Am trying to create new nodes from properties of existing nodes but keep getting errors and there is 0 documentation. Could anyone please provide some pointers?
MATCH (n1:IpAddress)
WHERE NOT n1.GeoLocationIdObject is null
WITH collect(n1) as items
CALL apoc.create.nodes(['GeoLocation:Tag:Geo'], [{
IdObject: items.GeoLocationIdObject,
IdUnique: apoc.create.uuid(),
Name: 'geo location',
IdDatastore: items.IdDatastore,
GeoLatitude: items.GeoLatitude,
GeoLongitude: items.GeoLongitude,
TimeCreated: items.TimeCreated,
TimeUpdated: datetime(),
Source: 'graph-refactor-6'
}])
YIELD node
RETURN *
Returns the following error ...
Neo.ClientError.Statement.SyntaxError: Type mismatch: expected Any, Map, Node, Relationship, Point, Duration, Date, Time, LocalTime, LocalDateTime or DateTime but was List<Node> (line 5, column 12 (offset: 182))
"{IdObject: items.GeoLocationIdObject}, "
Which I think is weird because according to the documentation here it does expect a list, no?
I got this to work using apoc.periodic.iterate() with batchSize:1 but that seems clunky ... and I cannot create relationships at the same time ...
CALL apoc.periodic.iterate("
MATCH (n1:IpAddress)
WHERE NOT n1.GeoLocationIdObject is null
RETURN n1", "
CREATE (n3:GeoLocation:Tag:Geo:VendorIpStack:PlatformIpStack)
SET n3.IdObject = n1.GeoLocationIdObject
SET n3.IdUnique = apoc.create.uuid()
SET n3.Name = 'geo location'
SET n3.IdDatastore = n1.IdDatastore
SET n3.GeoLatitude = n1.GeoLatitude
SET n3.GeoLongitude = n1.GeoLongitude
SET n3.TimeCreated = n1.TimeCreated
SET n3.TimeUpdated = datetime()
SET n3.Source = 'graph-refactor-6'
RETURN *",
{batchSize:1, iterateList:true, parallel:true})
Ideally I would like to run the following to create thousands of new nodes and relationships from existing nodes but instead I just create 1 new node each time ... for some reason I cannot iterate through the list ... or it does and overwrites the new nodes again and again so only 1 is left ...
MATCH (n1:IpAddress)-[r1:LOCATED_IN]-(n2:Geo)
WHERE NOT n1.GeoLocationIdObject is null
WITH n1, r1, n2
MERGE (n3:GeoLocation:Tag:Geo:VendorIpStack:PlatformIpStack)
ON CREATE SET n3.IdObject = n1.GeoLocationIdObject
ON CREATE SET n3.IdUnique = apoc.create.uuid()
ON CREATE SET n3.Name = 'geo location'
ON CREATE SET n3.IdDatastore = n1.IdDatastore
ON CREATE SET n3.GeoLatitude = n1.GeoLatitude
ON CREATE SET n3.GeoLongitude = n1.GeoLongitude
ON CREATE SET n3.TimeCreated = n1.TimeCreated
ON CREATE SET n3.TimeUpdated = datetime()
ON CREATE SET n3.Source = 'graph-refactor-6'
MERGE (n1)-[r2:LOCATED_IN]->(n3)-[r3:LOCATED_IN]->(n2)
ON CREATE SET r2.IdUnique = apoc.create.uuid()
ON CREATE SET r2.TimeCreated = r1.TimeCreated
ON CREATE SET r2.TimeUpdated = datetime()
ON CREATE SET r2.Source = 'graph-refactor-6'
ON CREATE SET r3.IdUnique = apoc.create.uuid()
ON CREATE SET r3.TimeCreated = r1.TimeCreated
ON CREATE SET r3.TimeUpdated = datetime()
ON CREATE SET r3.Source = 'graph-refactor-6'
RETURN n3
This means you only create one node and for the next ones, MERGE always results in a MATCH and not a CREATE. Move your id property (e.g., IdObject) of the GeoLocation to inside the MERGE command and that should fix it.
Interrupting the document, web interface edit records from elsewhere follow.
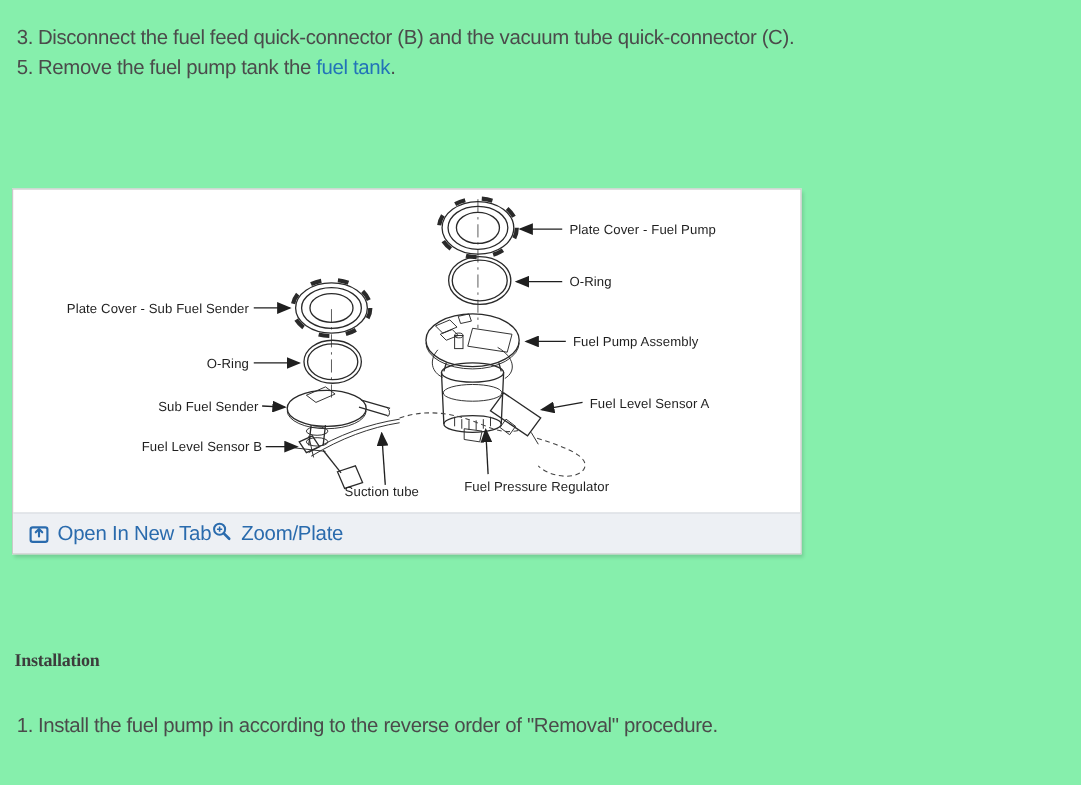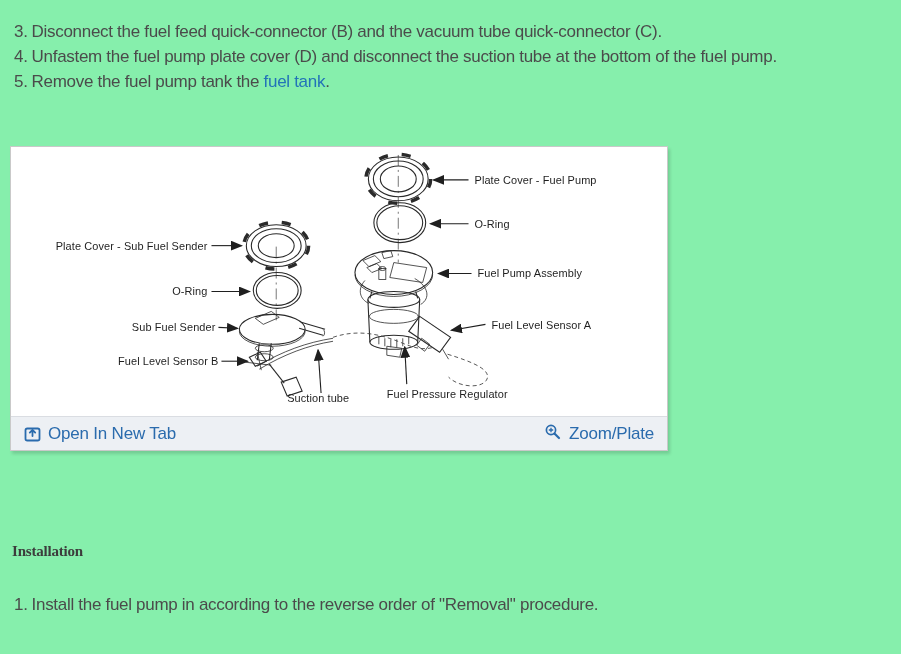--- a/index.html
+++ b/index.html
@@ -35,42 +35,41 @@
     color: #2273b8;
     cursor: pointer;
     text-decoration: none;
     text-align: center;
   }
 
   
   .figure-card {
     position: absolute;
     left: 10px;
-    top: 146px;
+    top: 157px;
     width: 658px;
     height: 305px;
     background: #ffffff;
     border: 1px solid #c9c9c9;
     box-shadow: 2px 3px 3px rgba(0,0,0,0.14);
     box-sizing: border-box;
   }
   .figure-area {
     position: absolute;
     left: 0; right: 0; top: 0; bottom: 34px;
     overflow: hidden;
   }
   .figure-footer {
     position: absolute;
     left: 0; right: 0; bottom: 0;
     height: 34px;
     background: #edf0f4;
     border-top: 1px solid #dadde2;
     display: flex;
     align-items: center;
-    justify-content: space-between;
     padding: 0 13px;
     box-sizing: border-box;
   }
   .footer-link {
     display: flex;
     align-items: center;
     gap: 7px;
     color: #2a6bad;
     font-size: 17px;
     letter-spacing: -0.2px;
@@ -119,23 +118,20 @@
   }
 </style>
 </head>
 <body>
 
 <div class="page">
 
   <div class="steps-top">
     <div class="step-line">
       <span class="step-num">3.</span><span>Disconnect the fuel feed quick-connector (B) and the vacuum tube quick-connector (C).</span>
-    </div>
-    <div class="step-line">
-      <span class="step-num">4.</span><span>Unfastem the fuel pump plate cover (D) and disconnect the suction tube at the bottom of the fuel pump.</span>
     </div>
     <div class="step-line">
       <span class="step-num">5.</span><span>Remove the fuel pump tank the </span><a class="inline-link">fuel tank</a><span>.</span>
     </div>
   </div>
 
   <div class="figure-card">
     <div class="figure-area">
       <svg class="diagram-svg" viewBox="0 0 656 270">
         <defs>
Or use CREATE depending on your usecase.
By the way, when you set parallel:true in apoc.periodic.iterate, if you have some operations inside iterate that lock nodes, then you may end up with some failed operations. That is usually the case when you create relationships inside iterate. Let's say a is going to be connected to b and c in 2 different batches. in the first one, both a and b will be locked first which means the second batch won't be able to obtain a lock on a to connect it to c. If you go to the link I sent above, you will see how you can see failed operations in the result.
If you really want to set parallel to true for performance purposes, you can possibly create all nodes first in one iterate block with parallel:true and a large batch size, and in a second iterate block, create relationships with parallel:false.